Regime 1: Dry Gusty Storms With 60 to 80 mph Microbursts
The tan zone covering western and central Kansas along with the Texas and Oklahoma Panhandles is the dry microburst threat area tonight. This zone includes communities near Syracuse, Garden City, Greensburg, Ashland, Liberal, Ulysses, Elkhart, Guymon and the broader Texas and Oklahoma Panhandle region.
A dry microburst is a burst of rapidly sinking air that hits the ground and spreads outward in all directions like a small invisible explosion. What makes dry microbursts particularly dangerous is that they can produce wind gusts of 60 to 80 mph at the surface with little visible rain, because the rain evaporates before reaching the ground in the dry sub-cloud layer. At 60 to 80 mph, these gusts are strong enough to snap trees, collapse poorly built structures and overturn vehicles and trailers across western Kansas and the Panhandle region tonight.
Regime 2: Possible Hail-Producing Supercell
The red zone covering north-central and central Kansas is where forecasters are watching for a potential isolated supercell if enough surface moisture arrives this evening. This zone covers a broad area including Russell, Ellsworth, Salina, McPherson, Hutchinson, Newton, Wichita, Kingman and northward toward Minneapolis, Junction City and Alma, Kansas.
The key question mark for this zone is moisture. If enough surface humidity reaches central Kansas before storms fire tonight, a rotating supercell capable of producing hail is possible across the Salina to Wichita corridor. If moisture stays too far east or arrives too late, the supercell threat fizzles. Forecasters are actively monitoring this setup as of this report.
What Each Community Should Watch For Tonight
The two regimes require very different levels of awareness depending on your location:
If you are in western Kansas near Garden City, Liberal, Ulysses, Greensburg or the Texas and Oklahoma Panhandle areas including Guymon, the threat tonight is not a traditional thunderstorm with lightning and heavy rain. It is invisible bursts of wind hitting 60 to 80 mph from dry storms overhead. Secure any loose outdoor objects now and keep vehicles away from trees that could be snapped by microburst gusts tonight.

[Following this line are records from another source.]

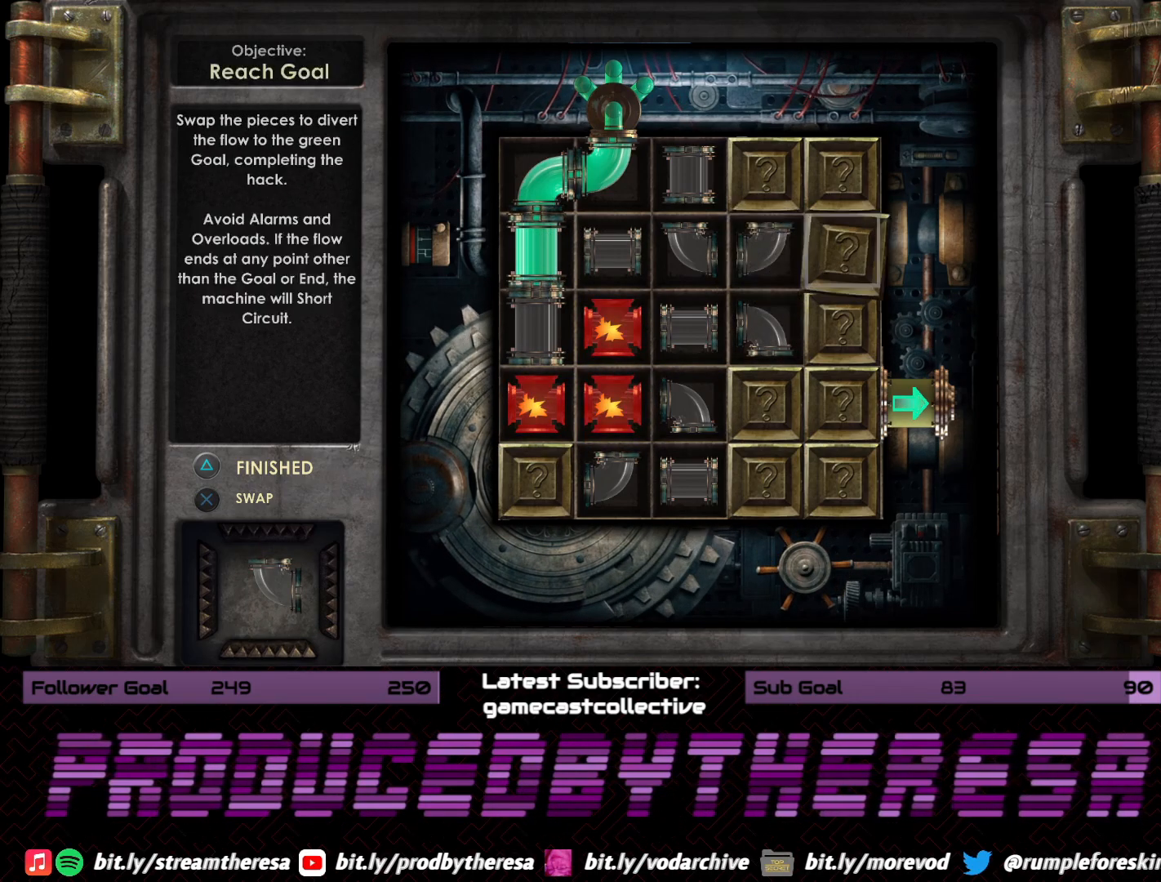
{"dt_ms": 1000, "buttons": [], "left_stick": "center", "right_stick": "center", "events": [[83, "CROSS", "up"], [367, "START", "down"], [517, "START", "up"]]}
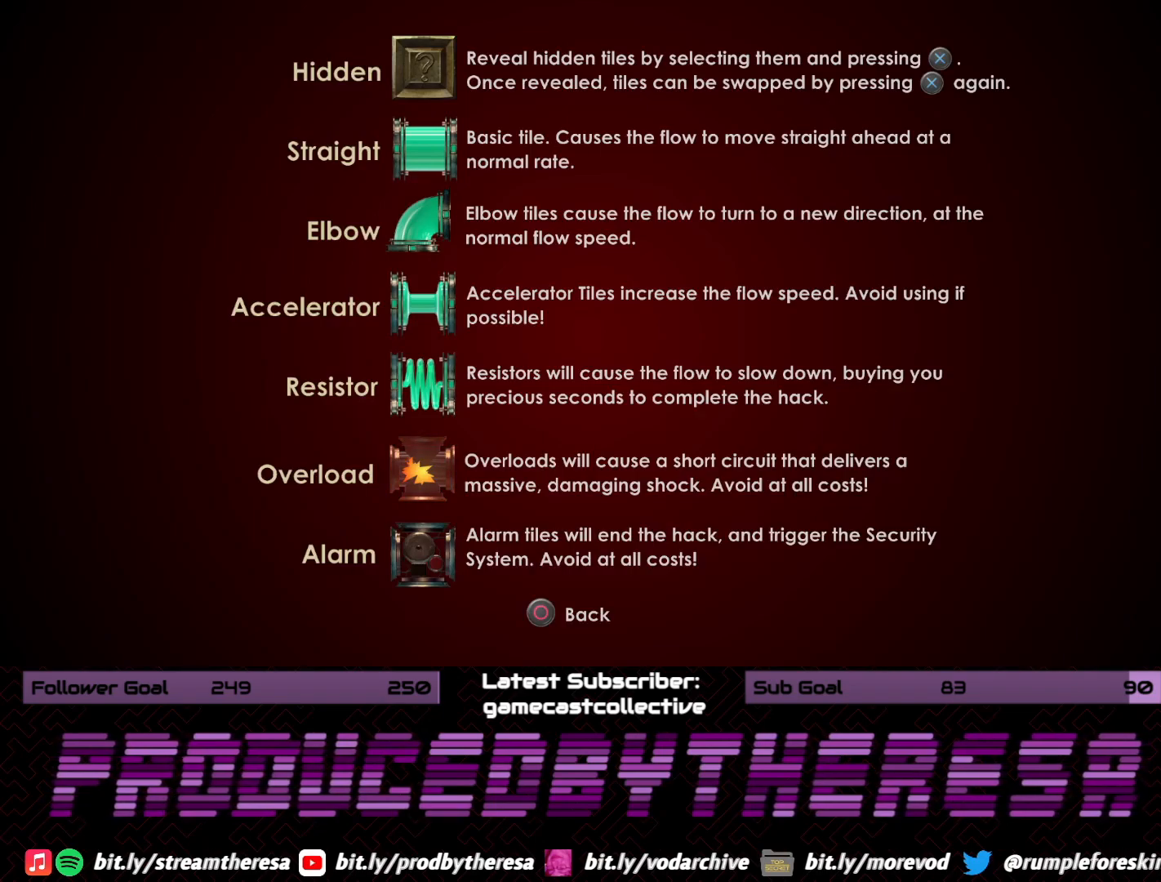
{"dt_ms": 500, "buttons": [], "left_stick": "center", "right_stick": "center", "events": [[217, "CIRCLE", "down"], [350, "CIRCLE", "up"]]}
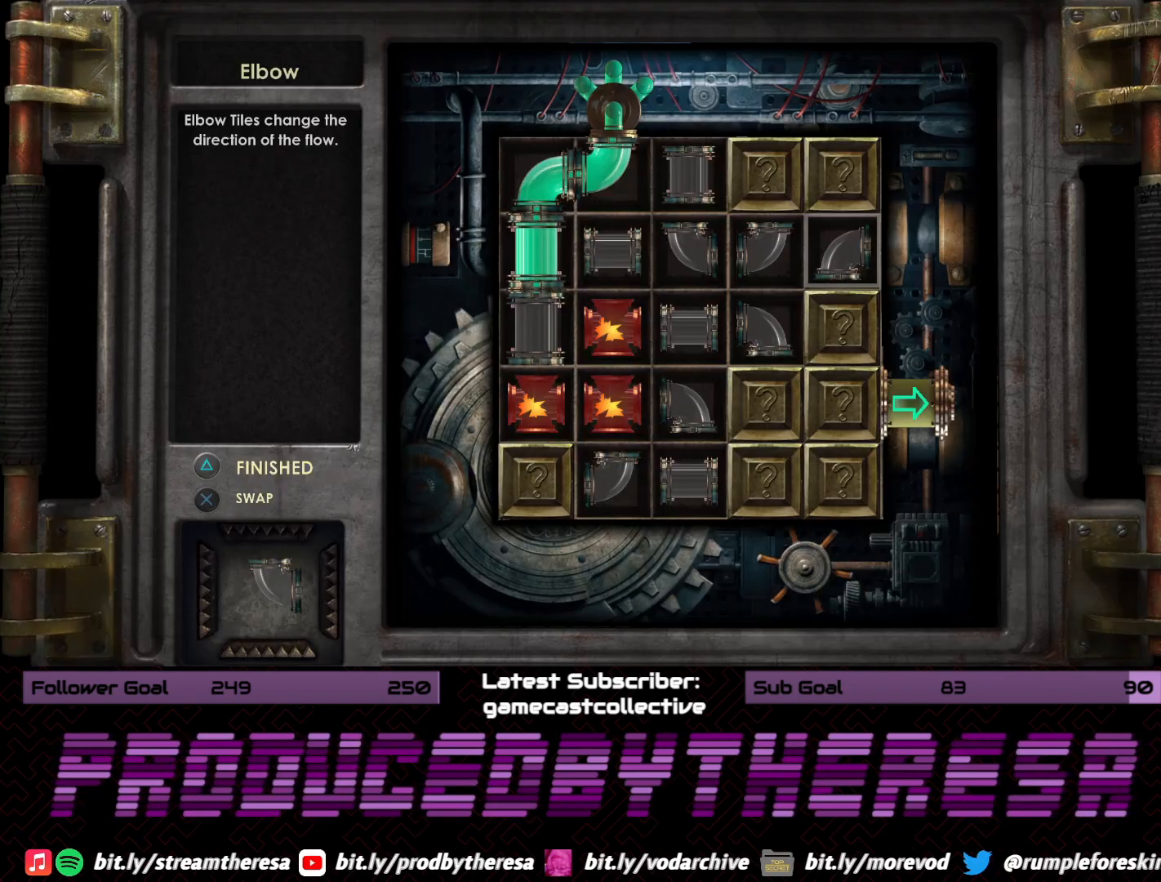
{"dt_ms": 500, "buttons": [], "left_stick": "center", "right_stick": "center", "events": []}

If you are in central Kansas near Wichita, Salina, Hutchinson, Russell or McPherson, the threat is conditional on moisture. Keep weather alert notifications active through the evening as a hail-producing supercell could develop with relatively short notice if the surface moisture ingredient falls into place tonight.
The Radar Context
Current radar at the time of this report shows active storm cells near Saint Francis, Atwood and Oberlin in the far northwest corner of Kansas, with storm energy visible along the western portion of the state. Two separate low pressure centers are shown on the Thursday, May 14 setup map, driving the complex wind patterns that are creating these two simultaneous and very different storm regimes across Kansas tonight.
WaldronNews.com will continue tracking dry microburst wind gusts and the potential hail-producing supercell across Kansas and the Texas and Oklahoma Panhandles including Wichita, Salina, Garden City and Guymon and will provide updates as moisture arrival and storm development details unfold through Thursday, May 14 evening.